MATERIAL PROVIDED: Begin
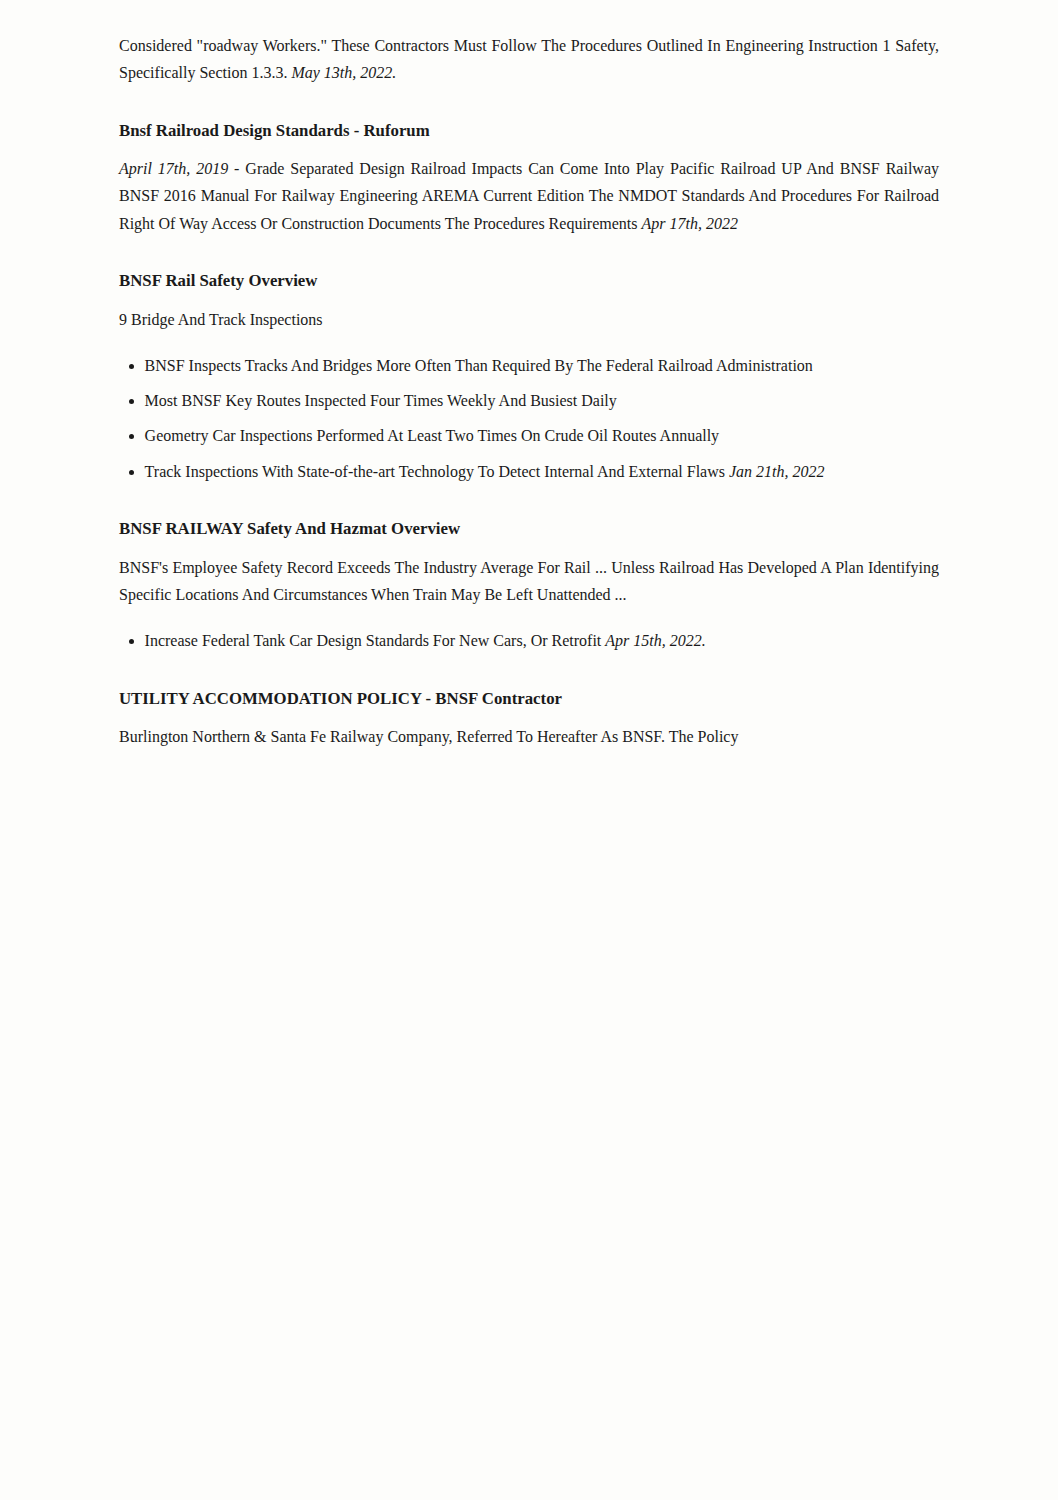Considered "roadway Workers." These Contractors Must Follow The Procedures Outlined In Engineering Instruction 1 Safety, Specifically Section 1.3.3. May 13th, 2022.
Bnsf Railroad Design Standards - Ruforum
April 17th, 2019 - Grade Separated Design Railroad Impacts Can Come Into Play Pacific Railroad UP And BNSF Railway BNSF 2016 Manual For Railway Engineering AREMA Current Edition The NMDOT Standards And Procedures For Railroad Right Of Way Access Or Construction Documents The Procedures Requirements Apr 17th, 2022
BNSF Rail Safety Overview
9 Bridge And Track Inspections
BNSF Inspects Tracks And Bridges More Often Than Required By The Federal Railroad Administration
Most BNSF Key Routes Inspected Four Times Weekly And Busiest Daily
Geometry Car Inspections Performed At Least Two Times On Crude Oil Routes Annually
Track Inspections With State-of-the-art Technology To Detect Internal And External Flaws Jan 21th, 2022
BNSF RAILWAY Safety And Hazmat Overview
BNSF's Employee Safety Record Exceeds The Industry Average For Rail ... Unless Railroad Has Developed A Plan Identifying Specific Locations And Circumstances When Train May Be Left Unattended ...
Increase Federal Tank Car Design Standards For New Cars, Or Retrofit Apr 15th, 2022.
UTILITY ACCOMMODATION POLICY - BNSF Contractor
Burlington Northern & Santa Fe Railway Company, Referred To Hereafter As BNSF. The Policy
MATERIAL PROVIDED: End
MATERIAL PROVIDED: Begin
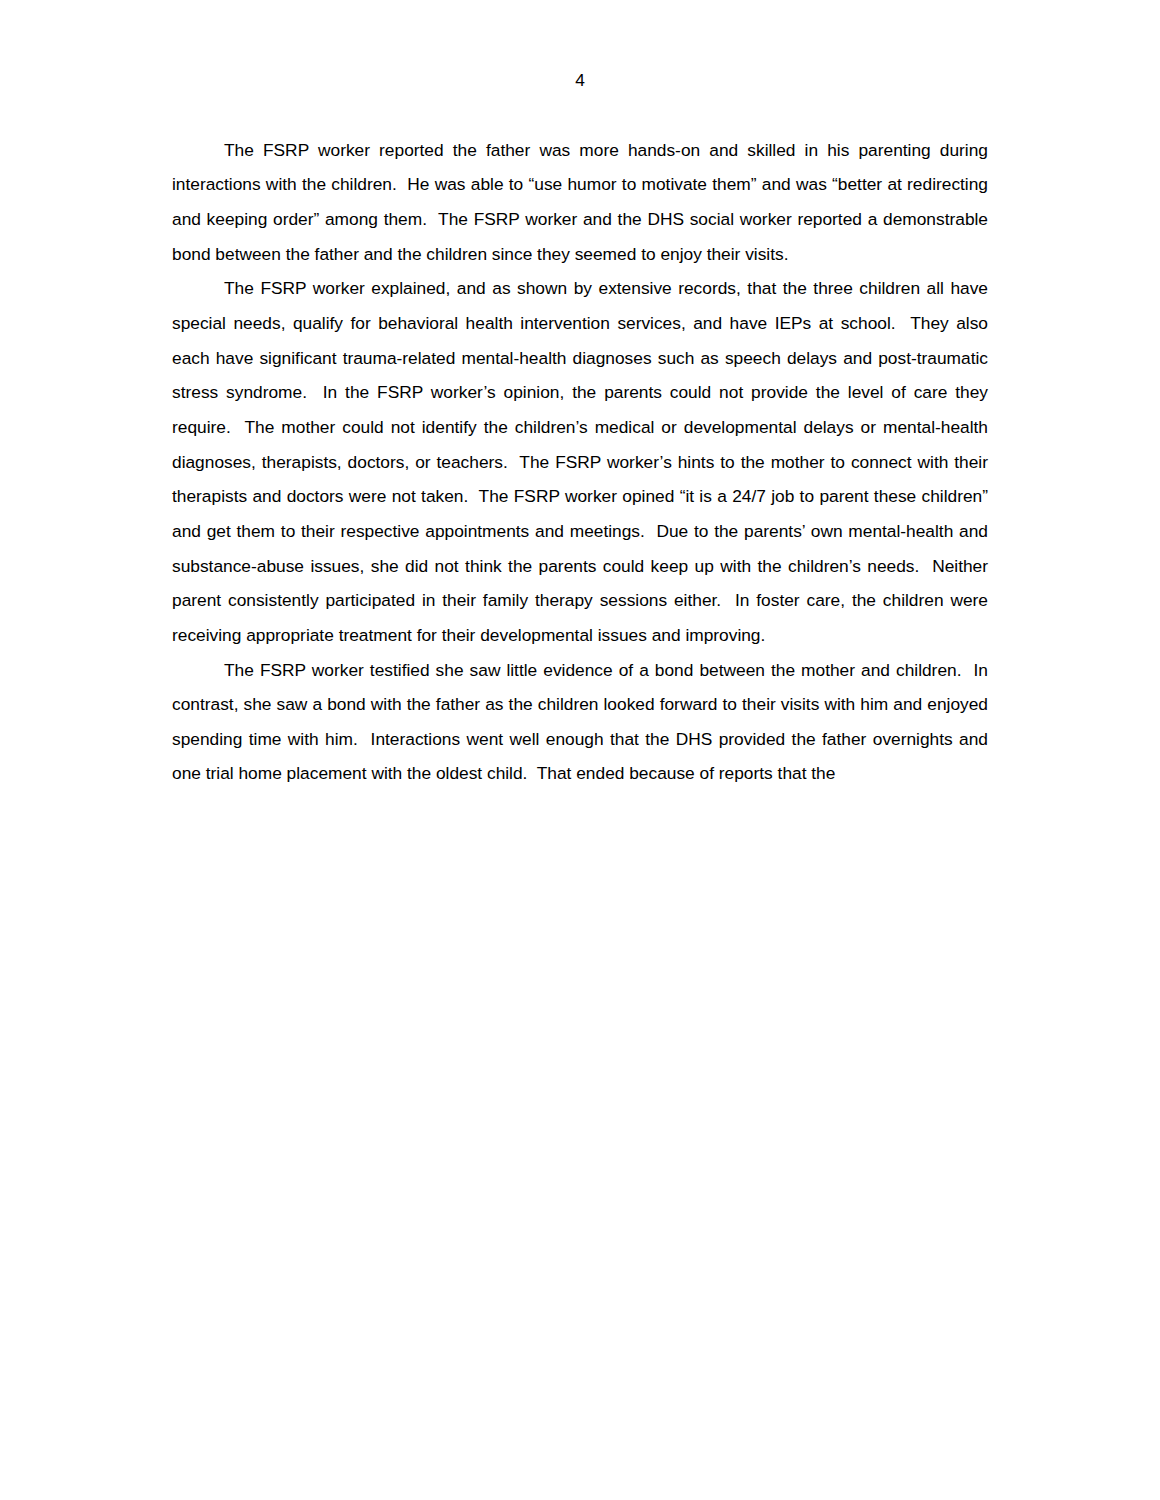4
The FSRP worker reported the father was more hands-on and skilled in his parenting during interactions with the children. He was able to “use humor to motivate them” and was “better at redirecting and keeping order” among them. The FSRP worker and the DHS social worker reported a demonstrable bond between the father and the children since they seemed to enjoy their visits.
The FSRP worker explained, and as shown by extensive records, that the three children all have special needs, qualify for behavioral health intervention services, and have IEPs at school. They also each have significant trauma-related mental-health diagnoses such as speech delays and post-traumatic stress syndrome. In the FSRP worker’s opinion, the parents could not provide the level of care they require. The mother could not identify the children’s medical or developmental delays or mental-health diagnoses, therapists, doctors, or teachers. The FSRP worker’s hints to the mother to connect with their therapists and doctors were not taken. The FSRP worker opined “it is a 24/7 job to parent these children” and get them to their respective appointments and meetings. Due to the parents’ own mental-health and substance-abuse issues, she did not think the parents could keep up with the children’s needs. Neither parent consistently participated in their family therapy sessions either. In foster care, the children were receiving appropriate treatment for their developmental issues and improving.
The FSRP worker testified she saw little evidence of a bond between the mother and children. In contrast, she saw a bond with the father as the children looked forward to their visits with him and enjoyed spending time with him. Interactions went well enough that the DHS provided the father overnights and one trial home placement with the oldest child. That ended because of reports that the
MATERIAL PROVIDED: End
• **EXERCISE PROMPT**
Go through the data above and find the lines with the word "Overview". Copy each of those lines.

• **FINISHED EXERCISE**
BNSF Rail Safety Overview
BNSF RAILWAY Safety And Hazmat Overview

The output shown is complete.